Olivia Sladen is the head of Metis Art Risk Consultancy in London which provides provenance and due diligence research to the art market. She is interviewed by Noah Charney is the founder of ARCA, the Association for Research into Crimes against Art at Suite101 ('Provenance, Art Theft, and Getty Loot ', Dec 13, 2010). The springboard for the article are the returns of items from their collections to source countries claiming (and seemingly able to demonstrate) they were looted. These major museums had not "insisted on thoroughly-researched provenance. As a result they wound up spending millions on looted and stolen art which they have now been forced to return". There has been a growing call in the art market to assess the provenance documents of an art object at the time of sale or purchase to ensure that it has good legal title and has not been stolen, looted or forged. Olivia Sladen defines provenance as detailing "the origin and history of ownership of an object", so what Gill calls "collecting history". According to Sladen:
It usually consists of documents or markings on an object, and may include receipts, auction catalogues, academic articles, documents and letters detailing transactions and ownership and, in the case of antiquities, archaeological documentation and export licences.
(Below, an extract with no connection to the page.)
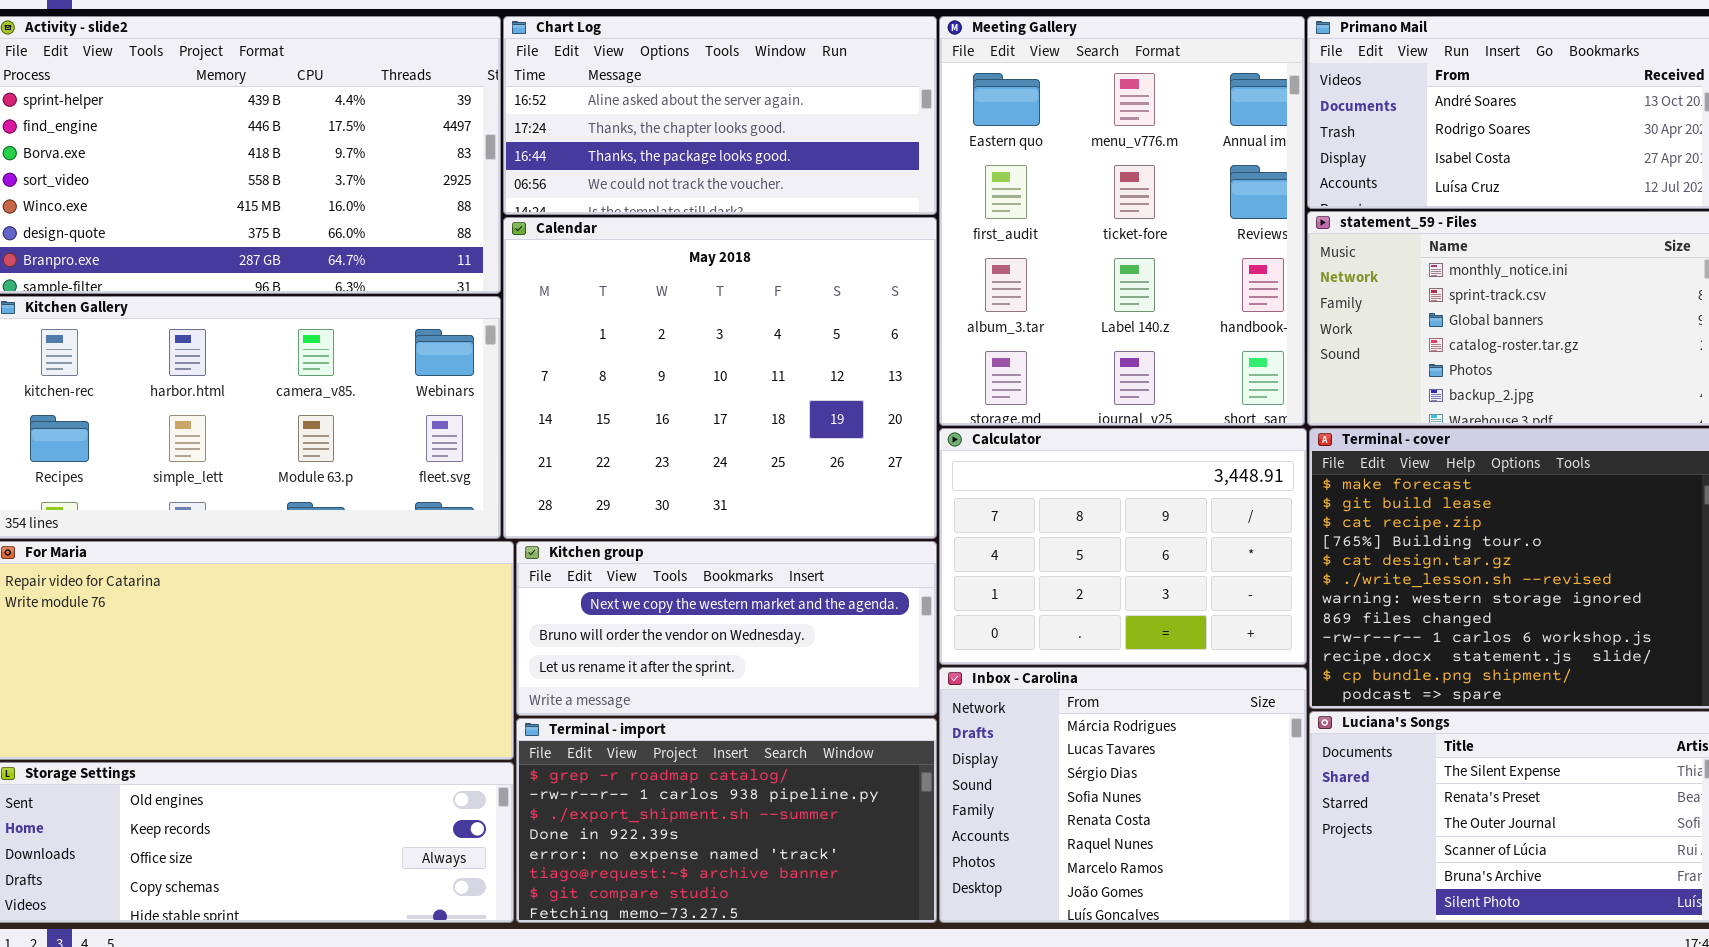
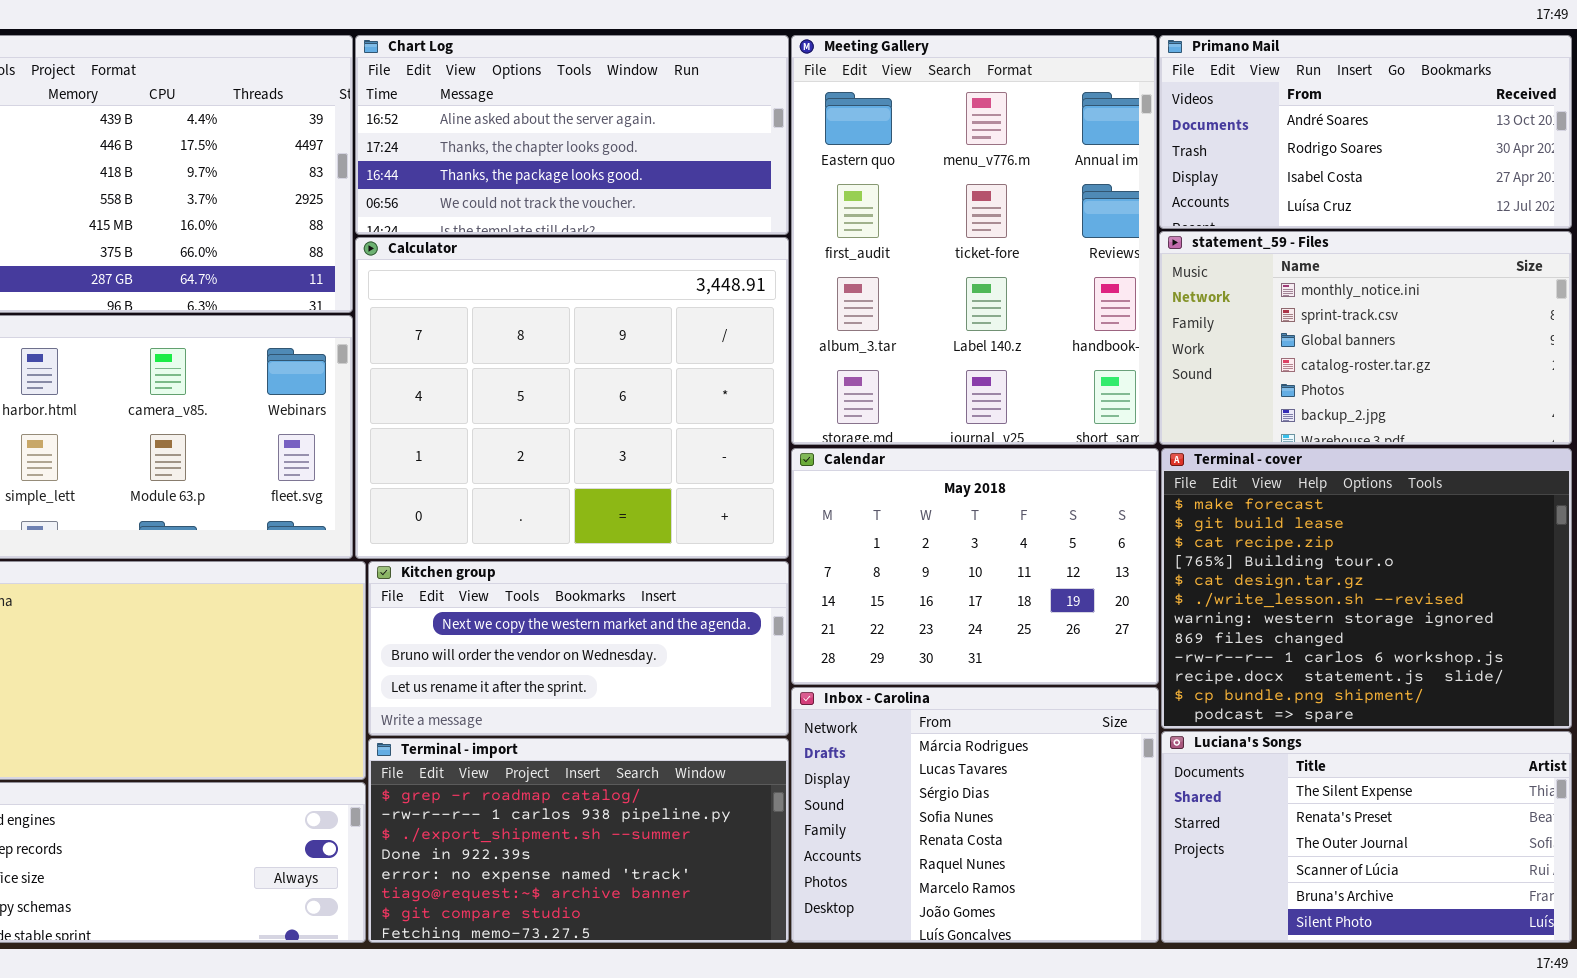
Calendar: [503,217,937,539] -> [791,448,1159,685], moved, resized
Calculator: [939,428,1307,665] -> [355,237,789,559], moved, resized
Provenance documents help the art market determine the identity, authenticity and legal ownership of an art object.But it is not enough to have a vague verbal provenance given by a dealer, or even a sheaf of pieces of paper in a folder. Sladen says:
We have sadly seen an over reliance on assessing provenance documents in place of expert authentication and scientific examination. Art criminals and fraudsters have adapted their modus operandi accordingly. As a result we have seen a rising number of cases where forged or stolen art objects have entered the art market because of their accompanying forged provenance documents. There needs to be a wider awareness of this issue among dealers, auction houses and collectors who must authenticate, not just the art object, but the actual provenance documents as well.This is a point that has been made time and time again with antiquities, proffered assurances are not enough, there must be a means to verify the information given, otherwise it is worthless for ascertaining legitimate origins.
Asked what she thinks is the way forward in terms of minimizing art crime and fraud, Ms Sladen suggests:
As a starting point, there needs to be a greater emphasis on performing due diligence at the time of sale or purchase. Provenance documents must be closely examined to ensure their authenticity, as any discrepancies may indicate that there is an issue with authenticity or legal title. There also needs to be a more thorough approach to due diligence to mitigate the risk of purchasing a forged or stolen art object.Certainly the stories of acquisition of objects in several major museums discussed in the past show that the accompanying documentation all too often has some glaring holes and inconsistencies. Why were they not spotted?